THE EXERCISE: Repeat the lines below verbatim, starting at the line that contains "cell, 1 h 03 min" and stopping after the line that contains "Observed: 10 h 06 min", and leave the pictures out.

PROVIDED DATA:
** start **

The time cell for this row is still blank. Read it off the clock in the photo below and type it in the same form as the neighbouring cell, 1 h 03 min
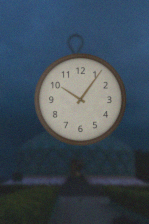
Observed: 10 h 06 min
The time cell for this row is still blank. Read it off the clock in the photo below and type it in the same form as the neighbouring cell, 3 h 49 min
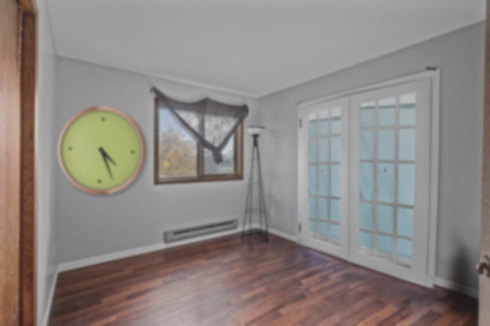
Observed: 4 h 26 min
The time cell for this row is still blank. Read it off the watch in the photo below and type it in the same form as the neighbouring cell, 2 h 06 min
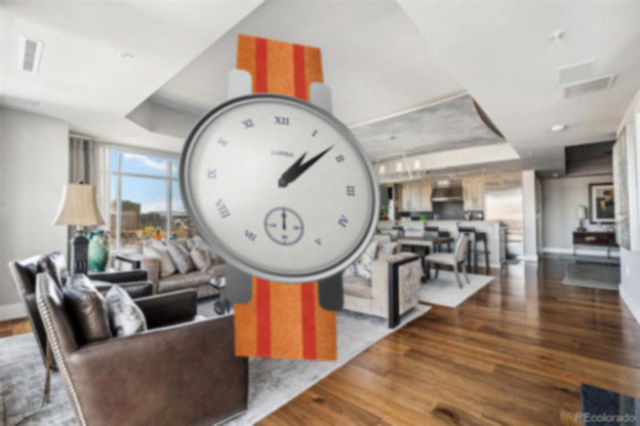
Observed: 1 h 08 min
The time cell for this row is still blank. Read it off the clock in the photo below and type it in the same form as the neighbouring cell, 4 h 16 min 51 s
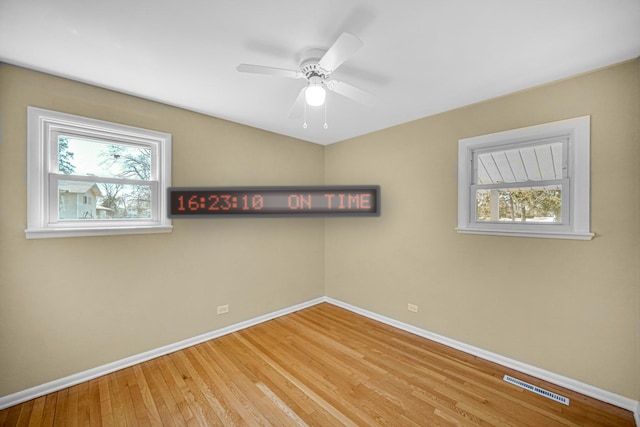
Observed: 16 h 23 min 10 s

** end **
** start **

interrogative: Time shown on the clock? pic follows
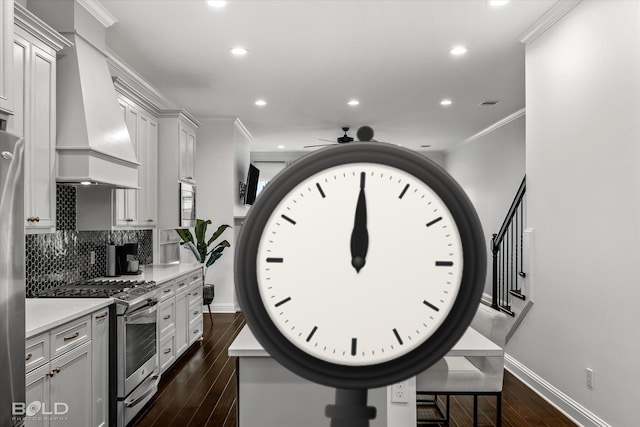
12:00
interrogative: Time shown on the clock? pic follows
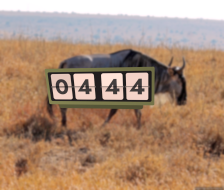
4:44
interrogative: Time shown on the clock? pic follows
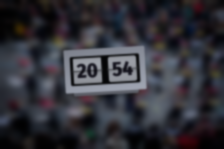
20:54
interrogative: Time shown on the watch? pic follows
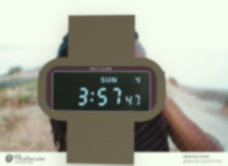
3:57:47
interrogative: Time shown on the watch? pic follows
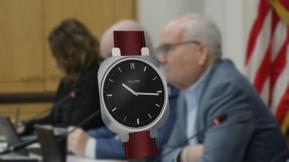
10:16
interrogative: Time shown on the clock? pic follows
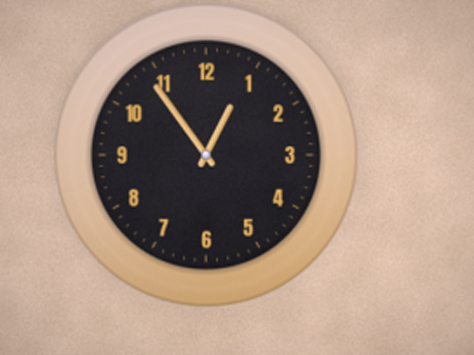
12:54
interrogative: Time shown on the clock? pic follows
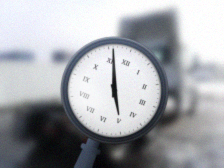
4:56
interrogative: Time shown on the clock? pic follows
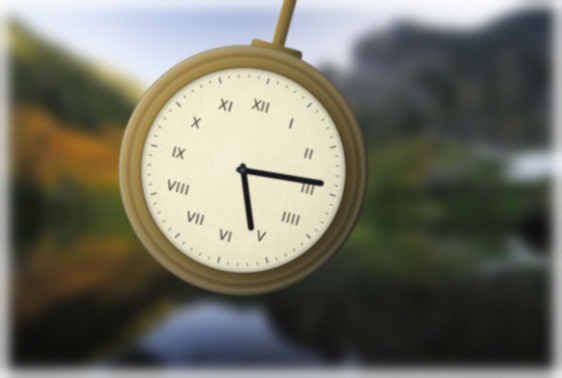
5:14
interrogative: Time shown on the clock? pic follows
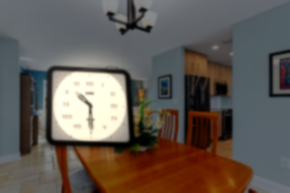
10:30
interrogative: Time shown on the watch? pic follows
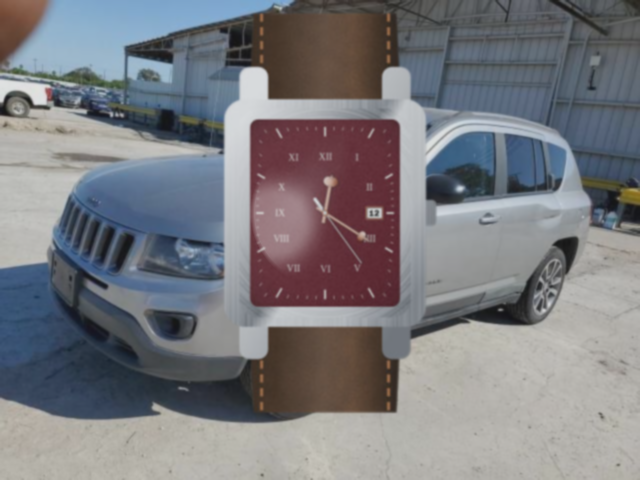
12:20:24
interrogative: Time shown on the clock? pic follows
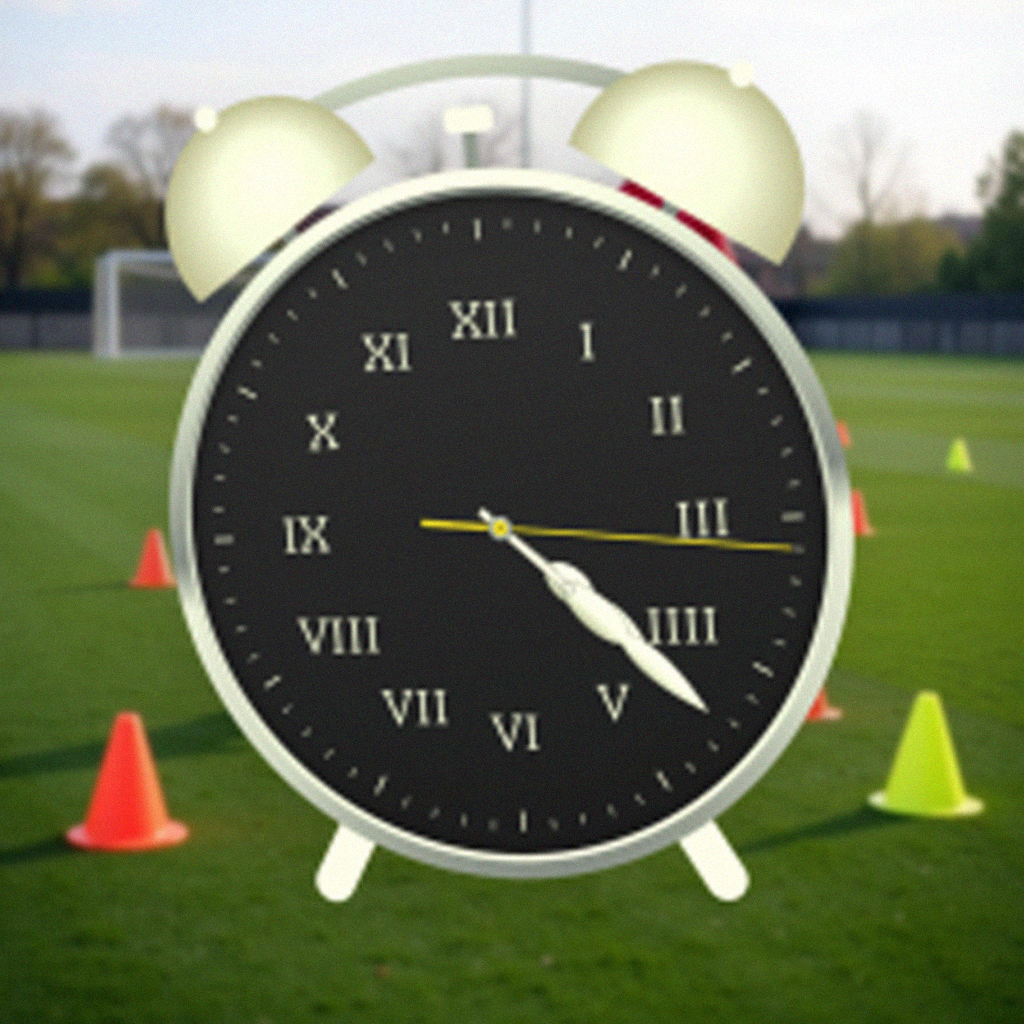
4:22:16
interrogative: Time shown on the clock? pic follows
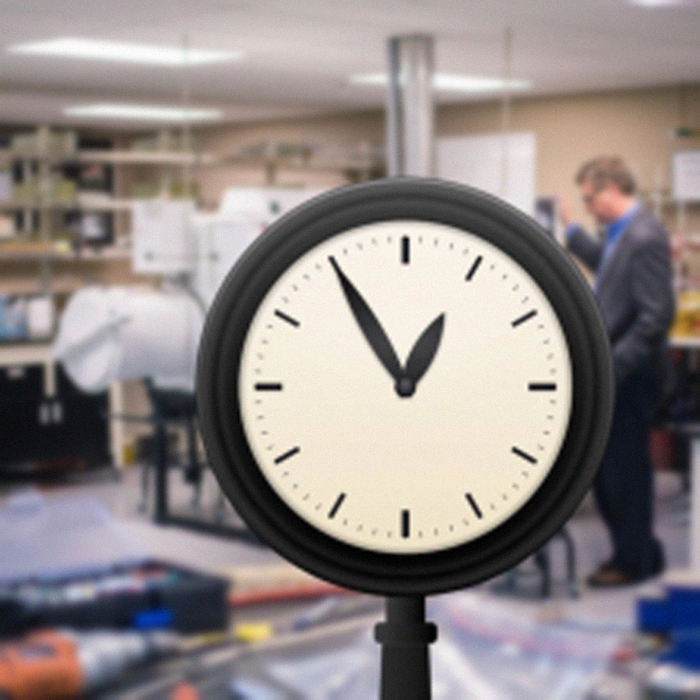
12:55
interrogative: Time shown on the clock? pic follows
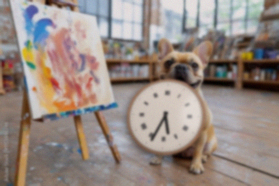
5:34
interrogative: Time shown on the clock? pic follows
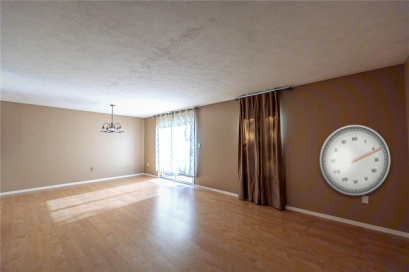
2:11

** end **

FINAL ANSWER:
The time cell for this row is still blank. Read it off the clock in the photo below and type it in the same form as the neighbouring cell, 1 h 03 min
Observed: 10 h 06 min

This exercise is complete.